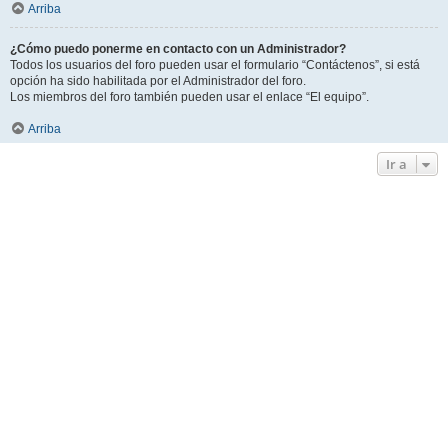
Arriba
¿Cómo puedo ponerme en contacto con un Administrador?
Todos los usuarios del foro pueden usar el formulario “Contáctenos”, si está
opción ha sido habilitada por el Administrador del foro.
Los miembros del foro también pueden usar el enlace “El equipo”.
Arriba
Ir a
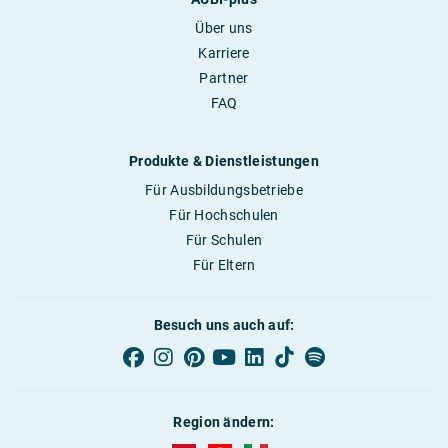
Über uns
Karriere
Partner
FAQ
Produkte & Dienstleistungen
Für Ausbildungsbetriebe
Für Hochschulen
Für Schulen
Für Eltern
Besuch uns auch auf:
Region ändern:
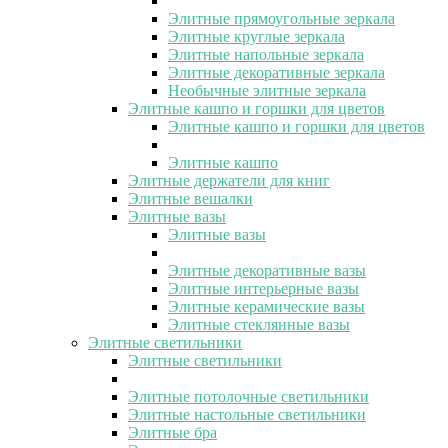
Элитные прямоугольные зеркала
Элитные круглые зеркала
Элитные напольные зеркала
Элитные декоративные зеркала
Необычные элитные зеркала
Элитные кашпо и горшки для цветов
Элитные кашпо и горшки для цветов
Элитные кашпо
Элитные держатели для книг
Элитные вешалки
Элитные вазы
Элитные вазы
Элитные декоративные вазы
Элитные интерьерные вазы
Элитные керамические вазы
Элитные стеклянные вазы
Элитные светильники
Элитные светильники
Элитные потолочные светильники
Элитные настольные светильники
Элитные бра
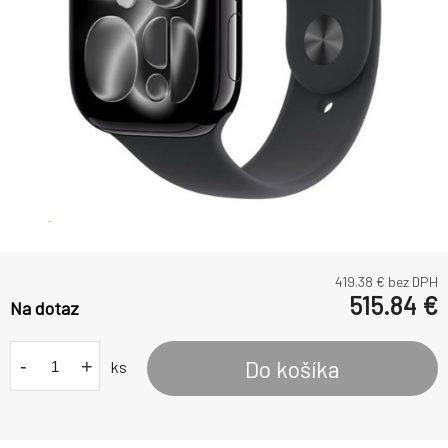
419.38
€ bez DPH
515.84
€
Na dotaz
-
+
Do košíka
ks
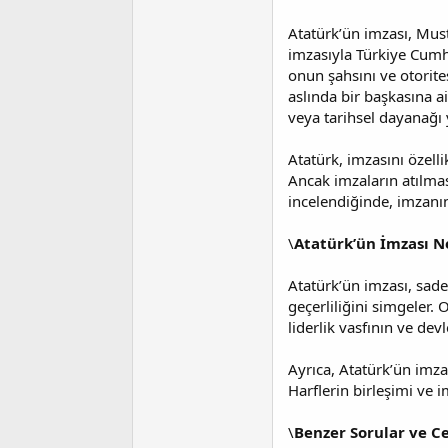
i
Atatürk’ün imzası, Must
imzasıyla Türkiye Cumhu
onun şahsını ve otorite
aslında bir başkasına ai
veya tarihsel dayanağı 
Atatürk, imzasını özell
Ancak imzaların atılmas
incelendiğinde, imzanın
\
Atatürk’ün İmzası 
Atatürk’ün imzası, sade
geçerliliğini simgeler.
liderlik vasfının ve de
Ayrıca, Atatürk’ün imza
Harflerin birleşimi ve i
\
Benzer Sorular ve C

Task description: Exactly as they appear above, give the records again, without their pictures.

Result below:
Arriba
¿Cómo puedo ponerme en contacto con un Administrador?
Todos los usuarios del foro pueden usar el formulario “Contáctenos”, si está
opción ha sido habilitada por el Administrador del foro.
Los miembros del foro también pueden usar el enlace “El equipo”.
Arriba
Ir a
Über uns
Karriere
Partner
FAQ
Produkte & Dienstleistungen
Für Ausbildungsbetriebe
Für Hochschulen
Für Schulen
Für Eltern
Besuch uns auch auf:
Region ändern:
Элитные прямоугольные зеркала
Элитные круглые зеркала
Элитные напольные зеркала
Элитные декоративные зеркала
Необычные элитные зеркала
Элитные кашпо и горшки для цветов
Элитные кашпо и горшки для цветов
Элитные кашпо
Элитные держатели для книг
Элитные вешалки
Элитные вазы
Элитные вазы
Элитные декоративные вазы
Элитные интерьерные вазы
Элитные керамические вазы
Элитные стеклянные вазы
Элитные светильники
Элитные светильники
Элитные потолочные светильники
Элитные настольные светильники
Элитные бра
419.38
€ bez DPH
515.84
€
Na dotaz
-
+
Do košíka
ks
i
Atatürk’ün imzası, Must
imzasıyla Türkiye Cumhu
onun şahsını ve otorite
aslında bir başkasına ai
veya tarihsel dayanağı 
Atatürk, imzasını özell
Ancak imzaların atılmas
incelendiğinde, imzanın
\
Atatürk’ün İmzası 
Atatürk’ün imzası, sade
geçerliliğini simgeler.
liderlik vasfının ve de
Ayrıca, Atatürk’ün imza
Harflerin birleşimi ve i
\
Benzer Sorular ve C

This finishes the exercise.